EAEE E4350: Planning and Management of Urban Hydrologic Systems

Learn to manage urban stormwater and flooding through real-world engineering tools, climate-resilient design, and hands-on modeling of systems that protect cities and communities.

Course Overview

This course teaches the fundamentals of urban hydrology from an engineering perspective, with a focus on stormwater and flood control. It will expose you to current events in hydrology while incorporating contemporary concepts such as climate change, cloudburst management, and green infrastructure.

The semester is divided into sections on hydrology, the principles for estimating runoff from rainfall and hydraulics as well as the principles for storing and conveying runoff to protect life and property. Emphasis is placed on skills and methods for approaching engineering problems from a practical perspective. You will learn to solve engineering problems by applying laws of conservation of mass and energy to both gravity-fed and pumped systems. Examples will include real-life projects that the instructor has worked on over the course of their career. This in-depth insight bridges the gap between classroom learning and industry practice, exposing you to the types of questions you might encounter on a Professional Engineer examination. 

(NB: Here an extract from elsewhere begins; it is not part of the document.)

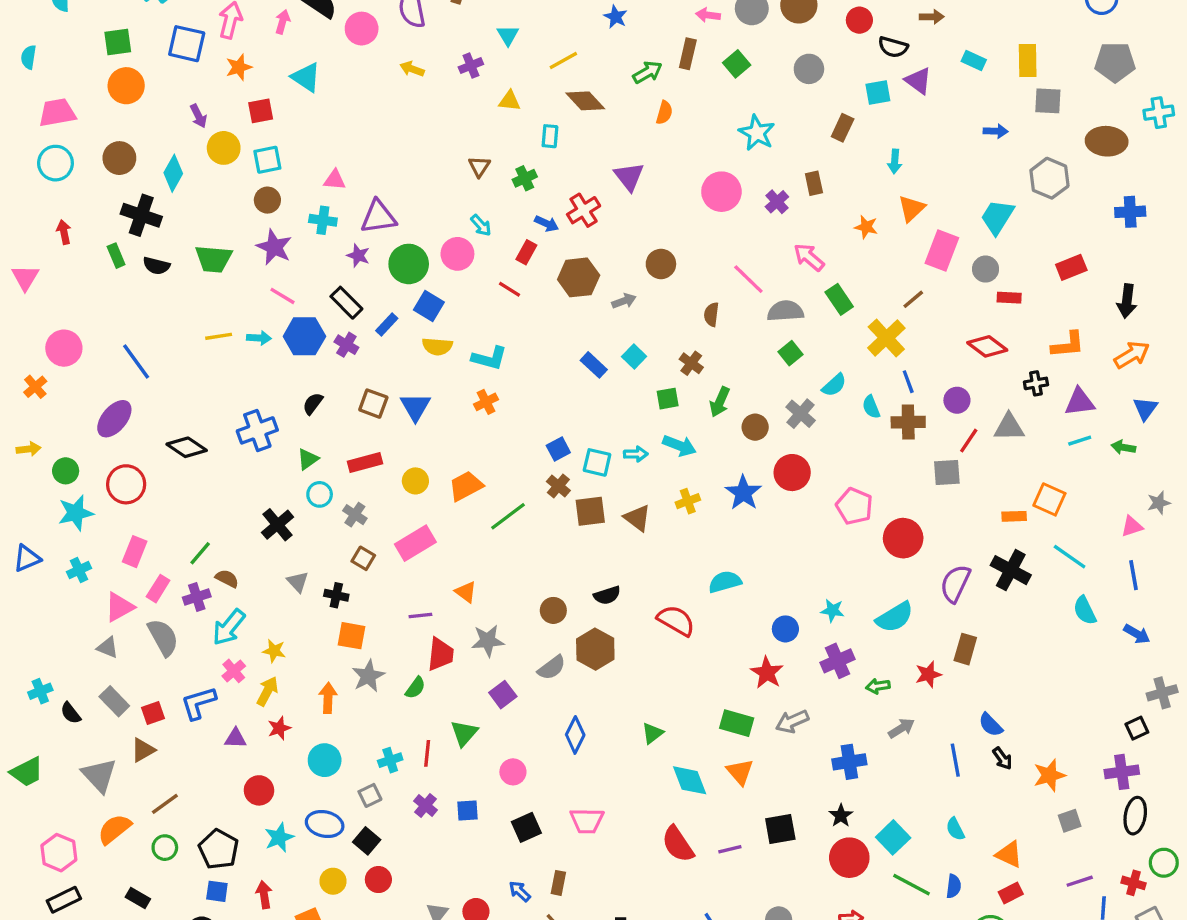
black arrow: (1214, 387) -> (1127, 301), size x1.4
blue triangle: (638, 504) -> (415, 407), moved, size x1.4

You will also learn the basics of Geographical Information Systems (GIS) and rainfall-runoff modeling using EPA’s Storm Water Management Model (SWMM). For your final project, you will identify and recommend solutions for a flood control problem adapted from ongoing work at the New York City Department of Environmental Protection.  By the end of the course, you will have the requisite technical background to design a storm sewer system. Students who take this course have gone on to careers in government, consulting, and other sectors of stormwater management, playing important roles in addressing one of the greatest challenges of our time. 

To take this course, you must complete ENME E3161 Fluid Mechanics.

Course Instructor

Eric Rosenberg

Senior Associate at Hazen and Sawyer

Eric Rosenberg is a Senior Associate at Hazen and Sawyer, an environmental engineering firm in New York City. He has spent much of his career working on stormwater issues throughout the five boroughs, most recently as Project Manager for the Citywide Bluebelt, a nature-based program integrating wetlands and streams within the drainage infrastructure. He has experience in every facet of project delivery, from modeling and planning to design and construction. He is an expert in climate change analysis, having developed extreme rainfall projections that formed the basis for the forward-looking design storm intensities in NYC’s Climate Resiliency Design Guidelines.

Rosenberg is a licensed Professional Engineer in New York State and holds a PhD in civil and environmental engineering from the University of Washington. His dissertation focused on seasonal streamflow prediction in the western United States, adapting simulated snowpack and satellite data for operational forecasts at the California Department of Water Resources and the Natural Resources Conservation Service. He has worked on a range of water resources problems, including stream restoration, reservoir modeling, septic-to-sewer studies, saltwater intrusion prediction and mitigation, safe yield analysis for surface water availability, and long-term water supply planning for municipalities from Fort Dodge, Iowa to Ulaanbaatar, Mongolia.